Giving up on Afghanistan

Tonight, the governor of Balkh province (of which Mazar-i-Sharif is the capital) is telling the international media that the men who sacked the UN compound were Taliban infiltrators. That’s rubbish. Local clerics drove around the city with megaphones yesterday, calling residents to protest the actions of a small group of attention-seeking, bigoted Americans. Then, during today’s protest, someone announced that not just one, but hundreds of Korans had been burned in America. A throng of enraged men rushed the gates of the UN compound, determined to draw blood. Had the attackers been gunmen, they would likely have been killed before they could breach the compound. 
I was sharing a meal with aid worker friends when I heard the news.

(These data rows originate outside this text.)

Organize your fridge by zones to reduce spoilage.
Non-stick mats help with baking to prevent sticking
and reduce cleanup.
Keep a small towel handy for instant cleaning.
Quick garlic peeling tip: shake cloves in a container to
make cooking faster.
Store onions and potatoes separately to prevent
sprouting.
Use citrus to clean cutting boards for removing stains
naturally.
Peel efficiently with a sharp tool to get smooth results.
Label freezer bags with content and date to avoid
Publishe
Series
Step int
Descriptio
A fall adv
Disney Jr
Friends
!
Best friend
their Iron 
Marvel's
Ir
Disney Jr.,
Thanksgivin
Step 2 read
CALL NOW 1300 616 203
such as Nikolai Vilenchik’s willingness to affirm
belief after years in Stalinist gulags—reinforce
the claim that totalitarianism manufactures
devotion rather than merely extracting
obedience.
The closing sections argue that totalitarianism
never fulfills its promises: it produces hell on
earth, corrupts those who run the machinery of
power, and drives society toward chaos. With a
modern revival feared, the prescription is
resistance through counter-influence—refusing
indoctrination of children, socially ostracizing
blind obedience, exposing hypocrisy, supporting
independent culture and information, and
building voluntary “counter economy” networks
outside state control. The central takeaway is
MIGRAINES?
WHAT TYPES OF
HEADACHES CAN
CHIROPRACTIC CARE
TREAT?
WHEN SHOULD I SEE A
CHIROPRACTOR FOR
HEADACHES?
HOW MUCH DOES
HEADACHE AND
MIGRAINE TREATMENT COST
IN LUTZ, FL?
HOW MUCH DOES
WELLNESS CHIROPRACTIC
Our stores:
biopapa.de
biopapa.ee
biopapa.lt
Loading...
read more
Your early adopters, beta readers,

Phones began buzzing. Security officers were demanding that my friends return to their compounds immediately. Cars had already been sent to retrieve them. Lockdown was in effect. 
This is not the beginning of the end for the international community in Afghanistan. This is the end. Terry Jones and others will continue to pull anti-Islam stunts and opportunistic extremists here will use those actions to incite attacks against foreigners. Unless we, the internationals, want our guards to fire on unarmed protesters from now on, the day has come for us to leave Afghanistan. (UN Dispatch)
10 more people died in Kandahar for this.

Friday, April 01, 2011

Battle for Ivory Coast

"Troops supporting the UN-recognised president of Ivory Coast, Alassane Ouattara, appear poised for a final push to oust his rival, Laurent Gbagbo, who refuses to give up the presidency. 
In main city, Abidjan, pro-Ouattara forces have launched an assault on the fortified presidential residence. 
There has also been fighting around the state TV building, which went off air. 
Mr Ouattara's supporters, who already controlled most of the country, launched a final offensive on Monday."

Jesse is somewhere in
Ivory Coast
Buffalo, NY (quoth Jesse). although I think he lives in the country side. Stay safe Jesse.